Search broken using UTF-8 and SQLite

Found a bug? Tell us!!
Post Reply
SvOlli
Regular
Posts: 9
Joined: Wed Mar 03, 2010 7:39 pm

Search broken using UTF-8 and SQLite

Post by SvOlli »

Hello,

I'm running s9y for almost five years now, using SQLite as database engine. On the migration 1.4.1 -> 1.5.2, I also changed the database format from Latin-1 to UTF-8. After that the search does not find anything if I search for an umlaut, which worked when the blog was run using Latin-1. Searching for "word1 word2" does fail also, even though an article contains the exact phrase. A search for "word1*word2" does fail also.
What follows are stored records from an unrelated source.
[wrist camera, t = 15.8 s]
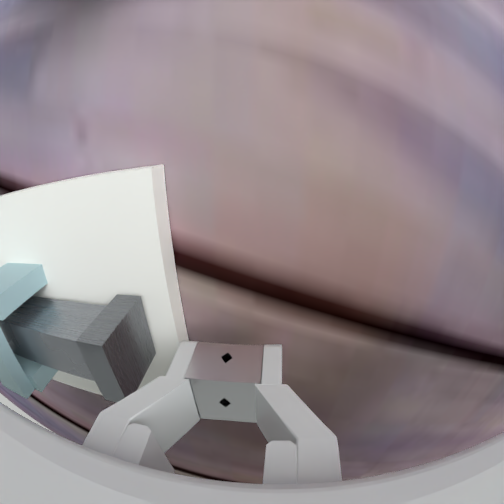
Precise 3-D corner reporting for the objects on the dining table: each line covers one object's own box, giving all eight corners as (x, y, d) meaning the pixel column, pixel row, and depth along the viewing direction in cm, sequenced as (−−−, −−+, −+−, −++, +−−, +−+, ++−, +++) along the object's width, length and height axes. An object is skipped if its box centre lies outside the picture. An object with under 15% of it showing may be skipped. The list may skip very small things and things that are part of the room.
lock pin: (140, 295, 9) (101, 346, 7) (156, 352, 10) (129, 405, 8) (10, 283, 10) (-26, 310, 7) (28, 327, 11) (-3, 357, 8)
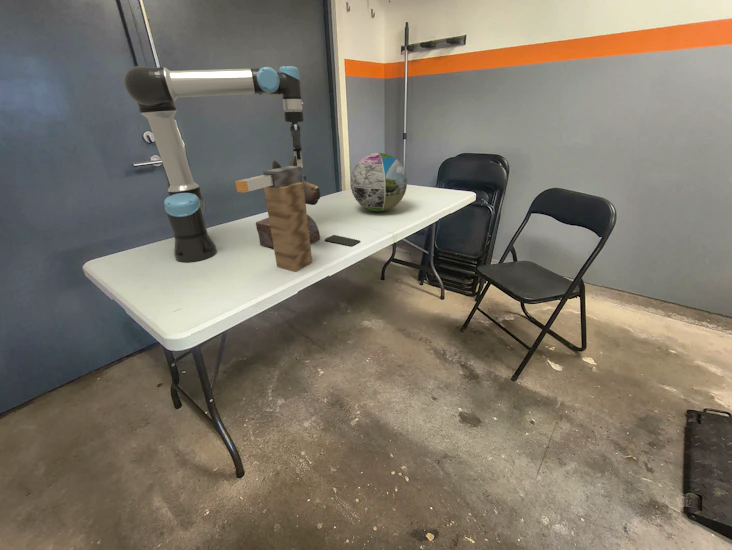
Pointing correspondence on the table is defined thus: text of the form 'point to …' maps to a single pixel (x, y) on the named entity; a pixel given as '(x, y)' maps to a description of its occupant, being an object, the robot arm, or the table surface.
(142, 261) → the table surface
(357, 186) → the photo panel ball
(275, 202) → the pedestal
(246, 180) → the orange-tipped white stick
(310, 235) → the dog bust
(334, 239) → the smartphone
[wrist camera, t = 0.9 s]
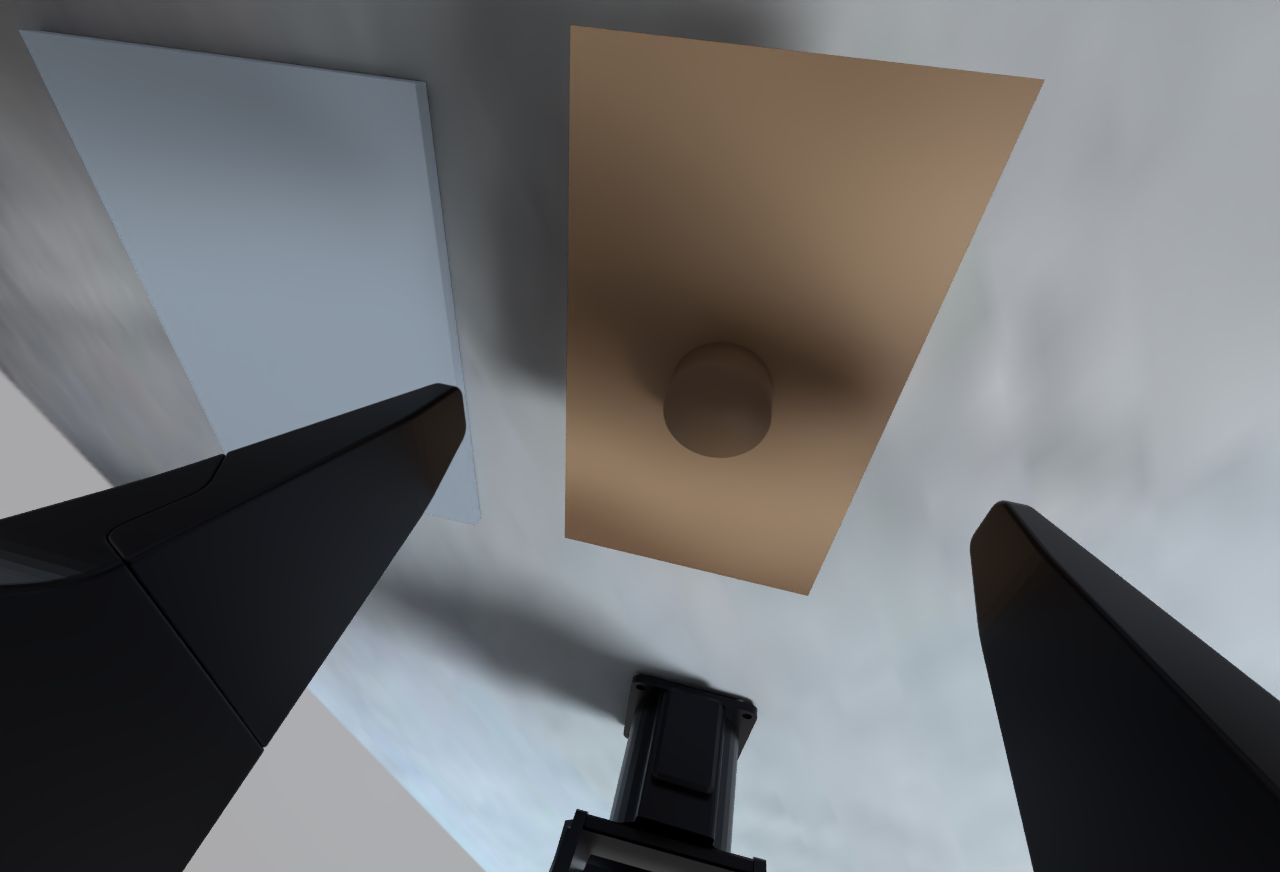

I've tried another blog that runs on UTF-8 since it's creation and the bugs appear there also. Any hints on where to start looking for problem causing this?
SvOlli
Regular
Posts: 9
Joined: Wed Mar 03, 2010 7:39 pm

Re: Search broken using UTF-8 and SQLite

Post by SvOlli »

After some more testing and by accident I found the real cause. It has nothing to do with umlauts and probably nothing with the database: you can't search anything that's the text of a link.

If your text includes:

Code: Select all

<a href="http://www.s9y.org">jump to s9y page</a>
a search for "jump" or "page" will not find the article containing that link.

Sorry if I caused any inconvenience,
SvOlli
garvinhicking
Core Developer
Posts: 30022
Joined: Tue Sep 16, 2003 9:45 pm
Location: Cologne, Germany
Contact:

Re: Search broken using UTF-8 and SQLite

Post by garvinhicking »

Hi!

That's strange, because I believe the SQL search uses "LIKE %...%" which should also find something if you have "ajumper" and search for "jump"...?!

Regards,
Garvin
# Garvin Hicking (s9y Developer)
# Did I help you? Consider making me happy: http://wishes.garv.in/
# or use my PayPal account "paypal {at} supergarv (dot) de"
# My "other" hobby: http://flickr.garv.in/
SvOlli
Regular
Posts: 9
Joined: Wed Mar 03, 2010 7:39 pm

Re: Search broken using UTF-8 and SQLite

Post by SvOlli »

Hmmm... I tried it again and it's not quite that either. Fact is, that it doesn't find obvious texts. Please try it yourself: go to http://blog.h8u.de/ and search for the terms "Qt 4.6" and "lighttpd". Both are available in the latest article "Das Ende meines Apachen...?", but cannot be found using the search.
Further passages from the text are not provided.